" Au contraire d’Interstellar, Boyhood, tourné pourtant sur 12 ans, n’aura offert aucune image, marquante ou spectaculaire, du temps, ni même de la famille, au sein duquel s’ancre son récit. Cette absence tient à la pudeur traversant le film, qui empêche tout autant la famille que le temps de vraiment « prendre ». C’est une pudeur particulière, de celle qui lie un frère et une sœur n’osant pas se dire au revoir, s’embrasser ou se prendre dans les bras. La pudeur également d’un fils qui, en partance pour la fac, se sent gêné à l’idée de fêter ce départ, de prendre part à l’émotion de ses parents, de se retourner pour voir le chemin parcouru – cette pudeur adolescente qui répugne à témoigner son affection par les gestes ou les mots, pour qui un câlin serait déjà incestueux.
Le temps et la famille, profondément liés, sont affaires de coupes dans un mouvement, de cérémoniels, ici toujours désamorcés par la retenue des uns et des autres. Recouvert d’un voile de pudeur, le temps se donne alors difficilement à ressentir. Rien ici ne s’approche de la scène, très belle, de visio-conférence d’Interstellar, qui vise à une débauche lacrymale que ne recherche pas Boyhood. Le film de Linklater n’apparaît ainsi jamais comme spectaculaire : le sentiment familial travaille chaque scène souterrainement (...)
Dans Boyhood, il y a ces très belles scènes où Mason, accompagné de sa copine, rend visite à sa grande sœur étudiante. Ils se rendent à un concert, jouent au billard, atterrissent dans un bar et dissertent sur le chemin parcouru et l’âge adulte. Ils passent la nuit à se concentrer sur un sentiment qui ne cesse de leur glisser entre les doigts, se demandant l’un l’autre où peut bien se trouver cette étape qu’ils sont censés, aux dires de tous, avoir franchie. Tout à la fois excités et stupéfaits par cette nuit parfaite et ces heures de liberté qui s’étalent devant eux, ils tentent de vivre le moment présent - un peu complaisamment, un peu maladroitement, exactement comme le faisaient déjà Julie Delpy et Ethan Hawke dans la trilogie des Before.
La grande délicatesse de Linklater consiste à confier son film au regard légèrement distrait et immature de Mason, à ne jamais parler par-dessus ce regard-là : la question n’est pas de savoir si Mason est bon photographe, mais de ressentir sa ferveur et sa confiance, de percevoir le sentiment qu’il éprouve d’être fait pour ça. Ce qui importe est cette sorte de cogito adolescent n’advenant que par intermittence, au milieu de plages entières de distraction vitale.
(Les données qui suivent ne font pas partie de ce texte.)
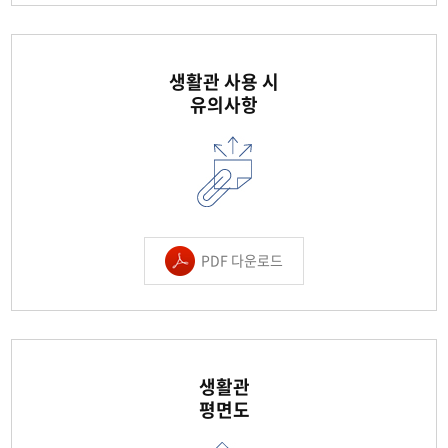
생활관 사용 시
유의사항
PDF 다운로드
생활관
평면도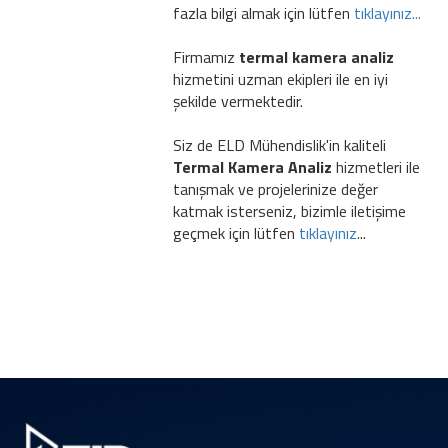
fazla bilgi almak için lütfen
tıklayınız...
Firmamız
termal kamera analiz
hizmetini uzman ekipleri ile en iyi
şekilde vermektedir.
Siz de ELD Mühendislik'in kaliteli
Termal Kamera Analiz
hizmetleri ile
tanışmak ve projelerinize değer
katmak isterseniz, bizimle iletişime
geçmek için lütfen
tıklayınız
...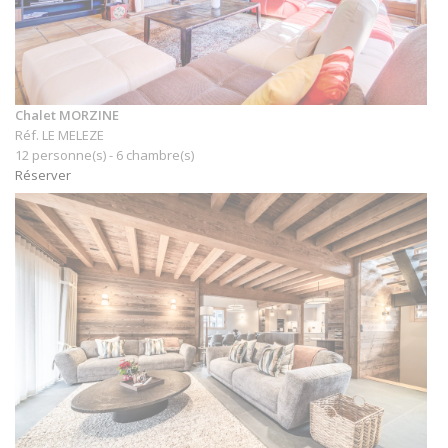
Chalet MORZINE
Réf. LE MELEZE
12 personne(s) - 6 chambre(s)
Réserver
Linklater passe son temps à consciemment désamorcer l’idée qu’il puisse arriver quelque chose, une mort, un accident, qui ferait se précipiter la conscience du temps.
C’est discrètement qu’il fait se répondre deux plans, et là encore, c’est une affaire de regard : Mason enfant allant chercher sa mère encore étudiante à la fac, puis quelques années plus tard, Mason adolescent pénétrant une salle où elle donne cours, l’observant furtivement mener sa vie. Les deux situations étant trop éloignées pour interpeller Mason, c’est à nous que Linklater offre d’apprécier ce temps-là, cette ligne du temps qui en cachait une autre : un motherhood dissimulé derrière un boyhood.
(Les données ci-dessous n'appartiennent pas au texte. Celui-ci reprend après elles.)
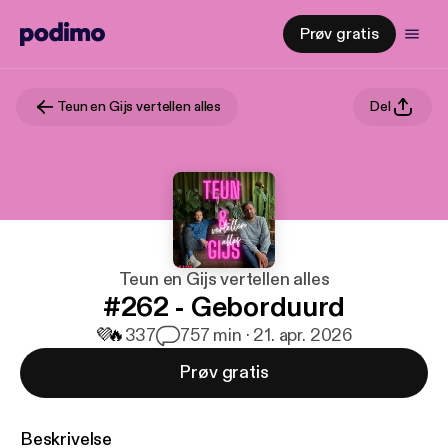
Prøv gratis
Teun en Gijs vertellen alles
Del
Teun en Gijs vertellen alles
#262 - Geborduurd
💜
🔥
337
7
57 min · 21. apr. 2026
Prøv gratis
Beskrivelse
En cela, l’étalement du tournage permet d’offrir l’expérience d’un temps qui passe sans crier gare, sans jamais se mettre en scène. Changer les acteurs au fil des années, se servir de maquillages ou d’effets numériques, reviendrait à prendre en charge et à conscientiser le passage du temps. Mais ce qui intéresse Boyhood est bien cette distraction sérieuse avec laquelle nous ignorons le temps, bien que lui-même pense toujours à nous.
Le temps a sa propre justesse, accomplit un travail qu’aucune simulation de vieillesse ne pourrait égaler – il est plus imprévisible, plus dévastateur ou plus clément qu’on ne le pense : il possède son propre jeu d’acteur et Linklater lui laisse ici toute la place d’improviser."